2. **No-match** via `Query.empty_query()` instead of the degenerate range. This also
fixes the cosmetic issue that the no-match sentinel always names the `created` field.
3. **Retire the dead code**: remove the now-unused `_rewrite_*` helpers and the
`rewrite_natural_date_keywords` / `normalize_query` delegation shims in `_query.py`
(~160 lines left from the Phase-1 transition), and migrate their string-output tests
in `test_query.py` (replace the direct `_rewrite_compact_date` test with a
`translate_scalar` test).
### Blocker
Phase 2 is **gated on a published `tantivy-py` release**, not on any further code
contribution. In `tantivy-py 0.26.0` (our current pin: `tantivy~=0.26.0` in
`pyproject.toml`, released 2026-04-29), `range_query`/`term_query` **reject Python
`datetime` values on `Date` fields** (`Expected DateTime type for field …`), so date
Query objects cannot be built from Python. The fix is already merged on `tantivy-py`
`master` across two PRs:
- **#655** — `feat: support unbounded range queries via None bounds`.
- **#666** — `fix: add_date loses tzinfo` (adds the `PyDateTime → tantivy DateTime`
converter and routes `range_query`/`term_query` through it).
Both postdate the `0.26.0` wheel.
- **Trigger:** a `tantivy-py` release `> 0.26.0` containing #655 + #666 is published to PyPI.

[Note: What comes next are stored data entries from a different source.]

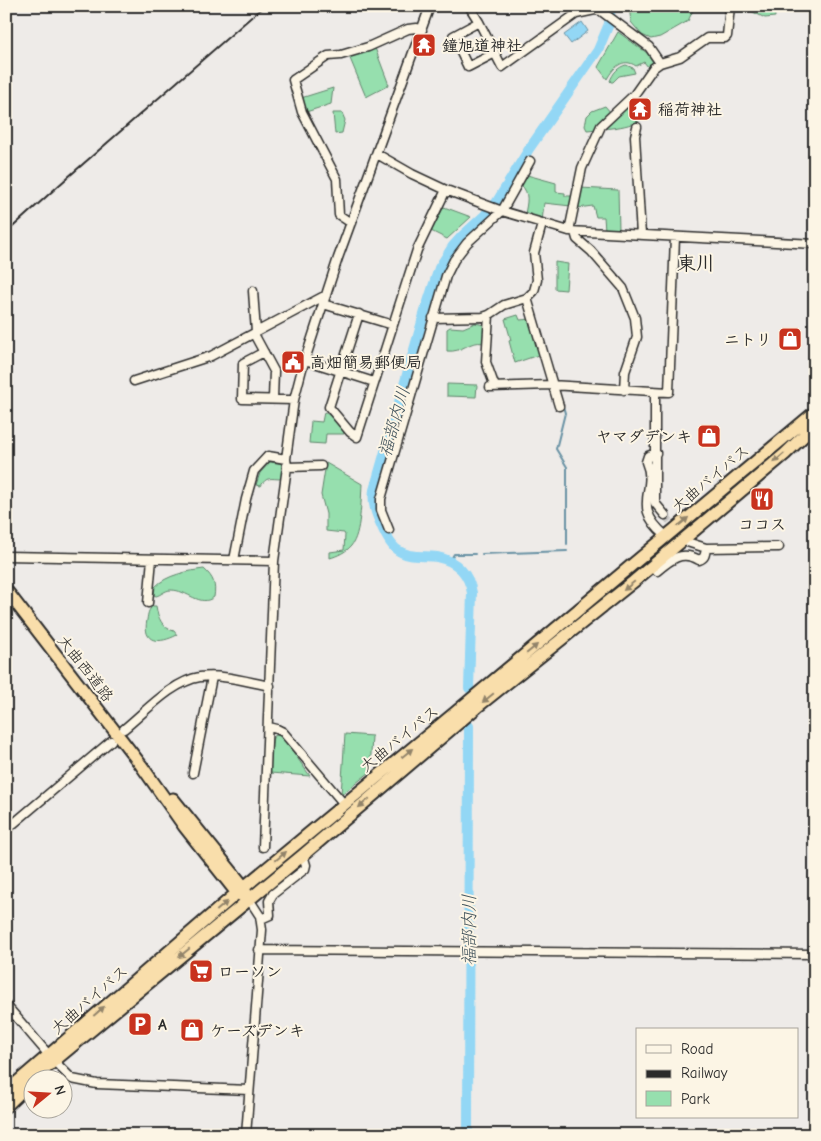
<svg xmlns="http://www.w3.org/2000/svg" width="821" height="1141" font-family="'Comic Neue','Klee One',sans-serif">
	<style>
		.green { fill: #96dfae; stroke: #60856c }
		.water { fill: #93d7f5; stroke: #6992a4 }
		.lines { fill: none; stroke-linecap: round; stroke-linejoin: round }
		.stream { stroke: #6992a4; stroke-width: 2 }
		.river { stroke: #93d7f5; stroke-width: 10 }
		.minor-tunnel { stroke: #c7c5c2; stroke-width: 8; stroke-dasharray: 8 4; stroke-linecap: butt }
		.minor-casing { stroke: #2b2b2b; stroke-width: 11 }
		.highway-casing { stroke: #2b2b2b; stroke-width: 15 }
		.minor { stroke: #fcf5e5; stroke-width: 8 }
		.highway { stroke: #f9deab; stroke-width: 11 }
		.rail { stroke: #2b2b2b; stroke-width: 2 }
		.oneway { fill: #92846b }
		.labels { text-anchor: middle; stroke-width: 4; stroke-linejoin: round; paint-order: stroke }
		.poi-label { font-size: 16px; font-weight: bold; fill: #2b2b2b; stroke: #fcf5e5; text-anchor: start }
		.street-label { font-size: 16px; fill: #2b2b2b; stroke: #fcf5e5 }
		.water-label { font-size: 18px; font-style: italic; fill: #45565e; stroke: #fcf5e5 }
		.quarter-label { font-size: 19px; font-weight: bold; fill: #2b2b2b; stroke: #fcf5e5 }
	</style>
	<rect width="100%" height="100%" fill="#eeebe8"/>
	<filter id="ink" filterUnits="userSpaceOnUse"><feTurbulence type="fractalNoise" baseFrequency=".02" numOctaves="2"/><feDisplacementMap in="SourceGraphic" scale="10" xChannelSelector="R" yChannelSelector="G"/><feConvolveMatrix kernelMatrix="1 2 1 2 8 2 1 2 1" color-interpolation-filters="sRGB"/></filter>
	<g filter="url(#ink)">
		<!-- green -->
		<path class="green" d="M629 6H695L688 21 660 37 651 39 642 35 636 28 631 22Z
			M733 6H774L775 17 765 18 751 11 732 12Z
			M618 32 647 53 654 64 648 67 644 62 636 66C623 57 613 68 607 79L598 67Z
			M375 48 389 85 366 97 349 56Z
			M626 65 633 68 635 73 619 76 613 82H611L610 81C613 73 618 67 626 65Z
			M333 88 331 104 306 112 301 98Z
			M638 101 645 102 649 107V113C634 129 608 128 587 130L585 126 587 116 592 111 605 106 611 113C627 113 625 105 638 101Z
			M333 113H342L345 120 342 133 335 134Z
			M527 175 556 183V192L565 193V196H572L571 206 544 203 542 222 525 214C527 203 530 193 521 185Z
			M580 188 618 190 619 229 605 230 604 217H596L593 206 577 208Z
			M444 207 471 217 447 239 431 231Z
			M555 262 568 264 566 290 555 289Z
			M518 315 520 320 531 319 541 354 515 363 509 341 511 340 505 319Z
			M475 323 484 325 485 329 484 343C468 340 463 353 447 351V329L450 327 463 328Z
			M447 384 477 385 476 397 447 396Z
			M324 412C333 417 342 424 344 434H326L325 444 309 443 311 421 322 422Z
			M270 462 283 464 282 479C271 479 266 476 261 486L256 485 260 473Z
			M326 463 362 484C361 501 361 534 351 546 346 552 337 556 330 558V552L344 550 345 535 344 533 326 531V514L321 495Z
			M204 569C214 578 216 585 214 597 200 608 188 590 171 590 165 590 161 595 156 596L154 595 155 587C166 575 188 571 204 569Z
			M153 606H156C158 618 162 628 174 631L177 635C160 644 142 644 147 620 148 614 148 610 153 606Z
			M345 734 372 736 370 772 341 795Z
			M278 735 282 736 310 776 270 773 272 740 274 736Z"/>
		<!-- water -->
		<path class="water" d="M582 22 588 31 571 44 564 35Z"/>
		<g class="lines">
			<!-- stream -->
			<path class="stream" d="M550 362 555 380
				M562 403 565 413 556 449 567 467V544
				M482 554 567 551
				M450 561 454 554H475"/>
			<!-- river -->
			<path class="river" d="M469 688 472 593C469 574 457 561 437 557 422 555 409 559 396 549 389 543 386 535 382 527 376 514 372 504 374 490L425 311 439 268 453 246 461 237 484 216 496 203 529 149 598 50 609 24 611 6
				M468 1135 469 726"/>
			<!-- minor-tunnel -->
			<path class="minor-tunnel" d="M665 515 686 541"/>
			<!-- minor casing -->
			<g class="minor-casing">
				<path id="minor" d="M469 6 479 22 502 67 576 14 595 10 601 11 649 47 660 63
					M479 22 453 36 468 67 495 53
					M637 127 635 136 641 235
					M377 154 412 174 446 190 502 211 569 231 815 244
					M351 223 339 215 337 179 302 112 293 80 328 56 341 55 368 47 408 29 417 28 422 30
					M569 231 582 168 601 126 634 95 653 68 660 63 680 57 707 38H725L727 36 730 6
					M575 232 577 239 591 251 623 288 635 318 637 337 625 372 624 390
					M253 291 256 332
					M527 298 559 406
					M323 304 393 325
					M359 314 329 407 350 432 357 437 417 250 446 190
					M489 315 486 362 495 387
					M433 318 483 317 489 315 504 305 527 298 534 291 537 280 534 253 542 224
					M254 334 274 371 273 399
					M264 352 243 363 242 399 294 400
					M305 360 374 382
					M134 381 211 356 326 295
					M490 387 551 385 669 392 675 237
					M655 392V503L665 515
					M656 453 648 456 646 462C659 491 629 505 666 536
					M287 467 321 466
					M389 530 381 510V499L446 276 454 260 467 243 502 211 530 161
					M687 542 706 548 779 547
					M6 556 274 561
					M234 560 246 499 254 471 268 456 286 459
					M657 571C671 559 682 550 699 560 705 558 705 555 706 548
					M148 603 152 559
					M269 727 277 729 283 732 344 804
					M124 729C145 712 173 681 200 677 223 674 248 682 270 686
					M193 773 212 677
					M6 830 111 741
					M263 847 274 561 287 467 286 459 294 400 302 369 338 258 430 6
					M261 919 270 915 269 901 273 894 305 869 306 865 303 855
					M259 950 815 954
					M6 1005 54 1061 72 1079 97 1084 249 1090
					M246 1135 262 930 260 916 249 899"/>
			</g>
			<!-- highway casing -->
			<g class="highway-casing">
				<path id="highway" d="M6 590 141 765 184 826 237 893 244 897
					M173 799 244 887 246 893
					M35 1078 54 1061 303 855 477 707 633 582 785 454 815 425
					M6 1092 237 893 456 712 815 412
					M6 1106 32 1081"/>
			</g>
			<!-- minor -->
			<use href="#minor" class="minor"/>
			<!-- highway -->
			<use href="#highway" class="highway"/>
			<!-- rail -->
			<path class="rail" d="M6 233 67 178 264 6"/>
		</g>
		<!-- one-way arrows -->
		<defs><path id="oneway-solid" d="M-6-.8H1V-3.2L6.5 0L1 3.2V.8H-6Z" transform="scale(1.25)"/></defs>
		<g class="oneway">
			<use href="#oneway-solid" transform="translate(779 458) rotate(139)"/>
			<use href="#oneway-solid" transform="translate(683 522) rotate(-40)"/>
			<use href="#oneway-solid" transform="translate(629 586) rotate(141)"/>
			<use href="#oneway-solid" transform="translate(532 649) rotate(-40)"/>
			<use href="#oneway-solid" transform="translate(488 698) rotate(141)"/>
			<use href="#oneway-solid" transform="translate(407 753) rotate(-39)"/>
			<use href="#oneway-solid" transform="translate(364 803) rotate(140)"/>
			<use href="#oneway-solid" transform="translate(281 856) rotate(-40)"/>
			<use href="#oneway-solid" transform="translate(222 906) rotate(-41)"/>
			<use href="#oneway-solid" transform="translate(184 953) rotate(140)"/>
			<use href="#oneway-solid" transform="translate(99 1011) rotate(-41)"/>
		</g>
	</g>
	<!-- icons -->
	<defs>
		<g id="temple-square" transform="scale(1.25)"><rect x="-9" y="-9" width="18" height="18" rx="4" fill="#c8321e" stroke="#fcf5e5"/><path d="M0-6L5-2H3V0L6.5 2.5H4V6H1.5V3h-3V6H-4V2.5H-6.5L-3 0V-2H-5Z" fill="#fff"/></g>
		<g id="shop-square" transform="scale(1.25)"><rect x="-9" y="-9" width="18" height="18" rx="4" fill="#c8321e" stroke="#fcf5e5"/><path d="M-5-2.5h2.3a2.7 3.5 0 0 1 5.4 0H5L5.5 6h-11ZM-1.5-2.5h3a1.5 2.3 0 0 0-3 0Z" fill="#fff"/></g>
		<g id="civic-square" transform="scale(1.25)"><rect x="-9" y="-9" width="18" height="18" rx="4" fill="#c8321e" stroke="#fcf5e5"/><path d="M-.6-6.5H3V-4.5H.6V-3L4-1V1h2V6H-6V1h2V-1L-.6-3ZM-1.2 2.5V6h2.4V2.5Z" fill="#fff"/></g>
		<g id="restaurant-square" transform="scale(1.25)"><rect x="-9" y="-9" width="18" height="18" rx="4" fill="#c8321e" stroke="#fcf5e5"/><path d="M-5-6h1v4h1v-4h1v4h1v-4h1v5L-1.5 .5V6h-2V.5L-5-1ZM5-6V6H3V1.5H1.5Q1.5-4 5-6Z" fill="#fff"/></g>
		<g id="supermarket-square" transform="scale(1.25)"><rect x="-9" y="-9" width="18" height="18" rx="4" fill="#c8321e" stroke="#fcf5e5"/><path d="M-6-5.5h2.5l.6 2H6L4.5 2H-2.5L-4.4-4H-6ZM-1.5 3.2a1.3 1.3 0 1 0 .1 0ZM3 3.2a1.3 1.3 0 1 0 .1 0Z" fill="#fff"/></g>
		<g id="parking-square" transform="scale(1.25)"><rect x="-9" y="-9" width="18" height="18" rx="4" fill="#c8321e" stroke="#fcf5e5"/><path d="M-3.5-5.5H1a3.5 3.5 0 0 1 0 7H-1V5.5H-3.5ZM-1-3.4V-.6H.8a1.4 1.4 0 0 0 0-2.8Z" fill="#fff"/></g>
	</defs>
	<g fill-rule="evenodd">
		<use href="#temple-square" x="424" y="45"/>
		<use href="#temple-square" x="640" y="109"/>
		<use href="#shop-square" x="790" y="339"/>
		<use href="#civic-square" x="293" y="362"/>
		<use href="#shop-square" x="709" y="436"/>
		<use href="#restaurant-square" x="762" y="499"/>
		<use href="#supermarket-square" x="201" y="971"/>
		<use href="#parking-square" x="140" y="1024"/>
		<use href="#shop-square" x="192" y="1030"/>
	</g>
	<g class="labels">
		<!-- poi labels -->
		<g class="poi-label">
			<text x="442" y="51">鐘旭道神社</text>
			<text x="658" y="115">稲荷神社</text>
			<text x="772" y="345" text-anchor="end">ニトリ</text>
			<text x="310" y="368">高畑簡易郵便局</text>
			<text x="692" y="442" text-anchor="end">ヤマダデンキ</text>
			<text x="762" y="530" text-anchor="middle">ココス</text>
			<text x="218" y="977">ローソン</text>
			<text x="158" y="1030">A</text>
			<text x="210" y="1036">ケーズデンキ</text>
		</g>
		<!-- street labels -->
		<g class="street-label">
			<text transform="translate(710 478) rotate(-40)" y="6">大曲バイパス</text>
			<text transform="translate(86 668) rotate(52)" y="6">大曲西道路</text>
			<text transform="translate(399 738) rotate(-39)" y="6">大曲バイパス</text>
			<text transform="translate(89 999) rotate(-41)" y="6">大曲バイパス</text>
		</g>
		<!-- water labels -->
		<g class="water-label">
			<text transform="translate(394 422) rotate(-74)" y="6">福部内川</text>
			<text transform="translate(469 930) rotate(-90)" y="6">福部内川</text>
		</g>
		<!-- quarter labels -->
		<g class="quarter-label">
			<text x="696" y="270">東川</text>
		</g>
	</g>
	<!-- margin -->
	<rect width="821" height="1141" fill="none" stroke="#fcf5e5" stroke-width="25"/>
	<rect x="12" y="12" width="796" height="1116" fill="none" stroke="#2b2b2b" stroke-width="2" filter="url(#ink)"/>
	<!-- legend -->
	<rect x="636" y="1028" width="162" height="90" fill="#fcf5e5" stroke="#a8a49b"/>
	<rect x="646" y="1045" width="25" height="8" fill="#fcf5e5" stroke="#a8a49b"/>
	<text x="681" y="1054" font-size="15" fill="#2b2b2b">Road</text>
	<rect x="646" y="1070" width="25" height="8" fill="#2b2b2b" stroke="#a8a49b"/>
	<text x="681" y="1078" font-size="15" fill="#2b2b2b">Railway</text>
	<rect x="646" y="1091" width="25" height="15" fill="#96dfae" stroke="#a8a49b"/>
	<text x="681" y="1104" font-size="15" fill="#2b2b2b">Park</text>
	<!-- north arrow -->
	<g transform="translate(48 1094) rotate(72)"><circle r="24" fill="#fcf5e5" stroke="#a8a49b"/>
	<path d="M0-4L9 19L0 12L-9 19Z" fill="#c8321e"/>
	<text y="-8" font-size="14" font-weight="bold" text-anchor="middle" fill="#2b2b2b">N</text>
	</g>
</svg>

- **Action:** bump the `tantivy-py` pin, then do items 13 above.
## Out of scope
- Unknown-field handling: Whoosh degraded an unknown `field:` to text; Tantivy 400s
(`http://x/a,b` → `Field does not exist: 'http'`). Not a date/comma/rename issue.
- Whoosh fields with no Tantivy equivalent: `owner` (text), the `has_*` presence
booleans, `is_shared`, `custom_field_count`, `custom_fields_id`.
- `>`/`<`/`>=`/`<=` comparisons — never supported in paperless-Whoosh (no `GtLtPlugin`).
## Reference / how to re-verify
- Tantivy side (does a translated string parse?): build a real index via
`documents.search._schema.build_schema` + `register_tokenizers`, then
`index.parse_query(translate_query(q, tz), DEFAULT_SEARCH_FIELDS, field_boosts=…)`.
- Whoosh side (what did v2 do?): the old `get_schema()` + `MultifieldParser([...]) +
DateParserPlugin(...)` still exists on `main` (`src/documents/index.py`); run a query
through it to get the ground-truth `Query`.
- A fuller empirical gap matrix lives in `SEARCH_TANTIVY_WHOOSH_COMPAT.md`.